Disney's move isn't quite a referendum on movie theaters, however. The COVID-19 crisis has walloped Disney hard, with the company's theatrical releases all in limbo and its theme park business battered. The same day as the Mulan announcement, Disney reported a quarterly loss — its first since 2001 — well north of $4 billion. Disney+, however, has remained a boon to the studio, recently passing 60 million paid subscribers just nine months after its launch. (By contrast, Hulu, also under the Disney umbrella, has 35.5 million subscribers, and has been around for more than a decade.) If half of those subscribers were to purchase Mulan, the film would take in $900 million, with all that money going directly to Disney. And that's not to mention the new subscribers the film might bring to the platform. (Also, this is no 48-hour rental deal: Once viewers pay their $30, they'll have access to Mulan as long as they subscribe.)

With this in mind, the studio's strategy looks less like a paradigm-shifter and more like an attempt to make up some much-needed revenue amid the pandemic. On the Tuesday earnings call announcing the move, Disney CEO Bob Chapek said the company is "looking at Mulan as a one-off as opposed to trying to say there's some new business-windowing model," though he added, "That said, we find it very interesting to take a new offering to consumers at a $29.99 price point and learn from it."

Indeed, other Disney tentpoles could well follow Mulan to the streamer before the year is out. With no end to the pandemic in sight, it's not implausible that other early-fall films like The King's Man, The New Mutants, and even Black Widow could receive a similar treatment if the $29.99 strategy proves successful. (Disney cited Chapek's remarks when asked for further comment.)

No other studio is playing quite the same game as Disney. VOD and digital platforms retain a portion of rental and purchase revenue, and other studios' streamers don't have nearly the same level of reach as Disney+. It's certainly possible Wonder Woman 1984 could lure new subscribers to HBO Max, but would Warner Bros. really want to gamble a guaranteed box office smash on a platform that still isn't available on two of the biggest streaming devices?

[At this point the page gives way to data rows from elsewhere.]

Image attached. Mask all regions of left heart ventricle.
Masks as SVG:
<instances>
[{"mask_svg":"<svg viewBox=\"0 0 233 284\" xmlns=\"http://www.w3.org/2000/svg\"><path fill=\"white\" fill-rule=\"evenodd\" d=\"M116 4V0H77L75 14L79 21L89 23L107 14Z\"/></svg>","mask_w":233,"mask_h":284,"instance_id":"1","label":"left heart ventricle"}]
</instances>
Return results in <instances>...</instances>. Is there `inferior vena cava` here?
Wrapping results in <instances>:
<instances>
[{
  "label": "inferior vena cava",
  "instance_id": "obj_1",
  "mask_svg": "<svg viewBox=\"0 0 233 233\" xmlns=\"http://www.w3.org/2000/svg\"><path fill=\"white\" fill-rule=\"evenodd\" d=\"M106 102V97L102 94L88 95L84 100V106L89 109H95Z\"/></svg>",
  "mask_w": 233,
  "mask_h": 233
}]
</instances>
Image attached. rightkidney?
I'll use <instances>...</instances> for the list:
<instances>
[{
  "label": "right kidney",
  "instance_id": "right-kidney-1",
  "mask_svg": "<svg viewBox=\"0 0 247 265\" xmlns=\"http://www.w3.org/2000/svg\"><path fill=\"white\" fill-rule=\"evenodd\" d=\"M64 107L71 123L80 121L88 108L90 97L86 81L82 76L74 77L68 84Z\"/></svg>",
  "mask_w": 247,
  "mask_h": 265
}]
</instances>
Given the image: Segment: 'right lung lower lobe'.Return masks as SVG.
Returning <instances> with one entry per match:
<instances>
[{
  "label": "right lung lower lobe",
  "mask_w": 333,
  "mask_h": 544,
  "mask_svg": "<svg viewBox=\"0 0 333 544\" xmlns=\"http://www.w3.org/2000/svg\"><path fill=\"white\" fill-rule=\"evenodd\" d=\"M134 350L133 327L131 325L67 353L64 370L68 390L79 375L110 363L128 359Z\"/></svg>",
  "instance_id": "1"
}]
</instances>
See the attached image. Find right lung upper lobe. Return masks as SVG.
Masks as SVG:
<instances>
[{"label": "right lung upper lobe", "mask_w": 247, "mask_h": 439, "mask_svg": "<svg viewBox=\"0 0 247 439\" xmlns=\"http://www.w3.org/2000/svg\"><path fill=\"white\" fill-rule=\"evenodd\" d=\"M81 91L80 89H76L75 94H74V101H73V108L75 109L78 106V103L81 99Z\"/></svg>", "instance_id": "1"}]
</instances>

Of course, filmmakers have a say in these matters as well. Christopher Nolan has remained steadfast in his commitment to having Tenet play on the big screen (the film is now slated for an international rollout starting Aug. 26 and a limited U.S. release Sept. 3). Other creatives, including Apatow and An American Pickle's Seth Rogen, accepted the new reality without much hesitation. ("Pretty early on in the process, we realized that a traditional Sony release — which is how we initially made it — was not going to be the best route for it," Rogen told EW of American Pickle. "So then as soon as coronavirus stuff happened, it was pretty easy to reconcile.")

That said, it's noteworthy that director Niki Caro, or anyone else from the Mulan creative team, has yet to publicly comment on the film bypassing theaters. As filmmaker Nia DaCosta, who helmed the upcoming Candyman sequel, noted:

Ultimately, while studios wield a good deal of power in this exchange, so do moviegoers, who will truly decide theaters' fate if and when they reopen. And it won't be easy to tear that theatrical model down. "You've got a business doing $42 billion," Cinemark CEO Mark Zoradi told EW back in June. "I don't think it's going away."